═════ Extract

Following Keras function (predict) works when called synchronously
pred = model.predict(x)
But it does not work when called from within an asynchronous task queue (Celery).
Keras predict function does not return any output when called asynchronously.
The stack is: Django, Celery, Redis, Keras, TensorFlow
I ran into this exact same issue, and man was it a rabbit hole. Wanted to post my solution here since it might save somebody a day of work:
TensorFlow Thread-Specific Data Structures
In TensorFlow, there are two key data structures that are working behind the scenes when you call model.predict (or keras.models.load_model, or keras.backend.clear_session, or pretty much any other function interacting with the TensorFlow backend):
A TensorFlow graph, which represents the structure of your Keras model
A TensorFlow session, which is the connection between your current graph and the TensorFlow runtime
Something that is not explicitly clear in the docs without some digging is that both the session and the graph are properties of the current thread. See API docs here and here.
Using TensorFlow Models in Different Threads
It's natural to want to load your model once and then call .predict() on it multiple times later:
from keras.models import load_model
MY_MODEL = load_model('path/to/model/file')
def some_worker_function(inputs):
return MY_MODEL.predict(inputs)

══════════
═════ Data extract

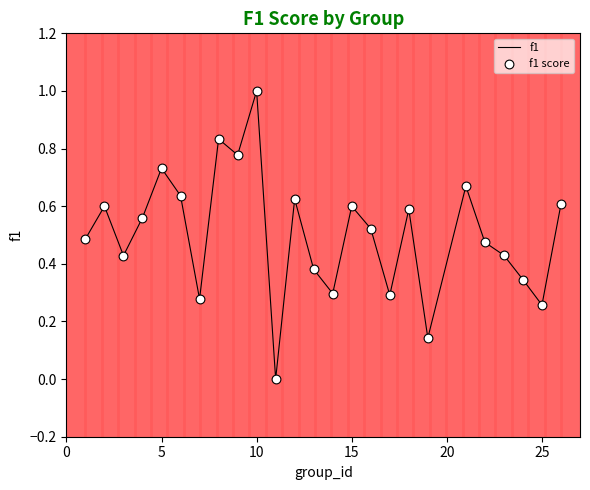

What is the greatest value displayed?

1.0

══════════
═════ Data extract

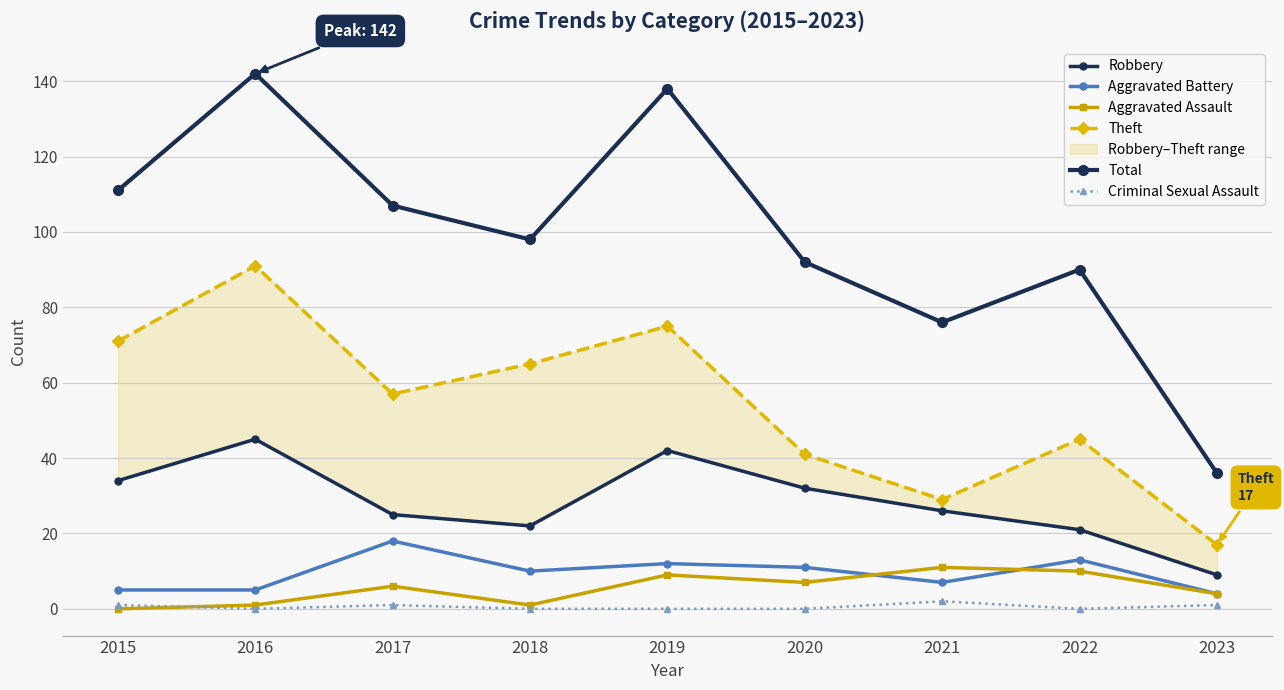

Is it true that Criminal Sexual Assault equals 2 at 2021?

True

══════════

Carry on the Keras thread from the point where it stops. The entries have no connection to the Keras thread.

### Expected output
In a webserver or worker pool context like Celery, what this means is that you will load the model when you import the module containing the load_model line, then a different thread will execute some_worker_function, running predict on the global variable containing the Keras model. However, trying to run predict on a model loaded in a different thread produces "tensor is not an element of this graph" errors. Thanks to the several SO posts that touched on this topic, such as ValueError: Tensor Tensor(...) is not an element of this graph. When using global variable keras model. In order to get this to work, you need to hang on to the TensorFlow graph that was used-- as we saw earlier, the graph is a property of the current thread. The updated code looks like this:
from keras.models import load_model
import tensorflow as tf
MY_MODEL = load_model('path/to/model/file')
MY_GRAPH = tf.get_default_graph()
def some_worker_function(inputs):
with MY_GRAPH.as_default():
return MY_MODEL.predict(inputs)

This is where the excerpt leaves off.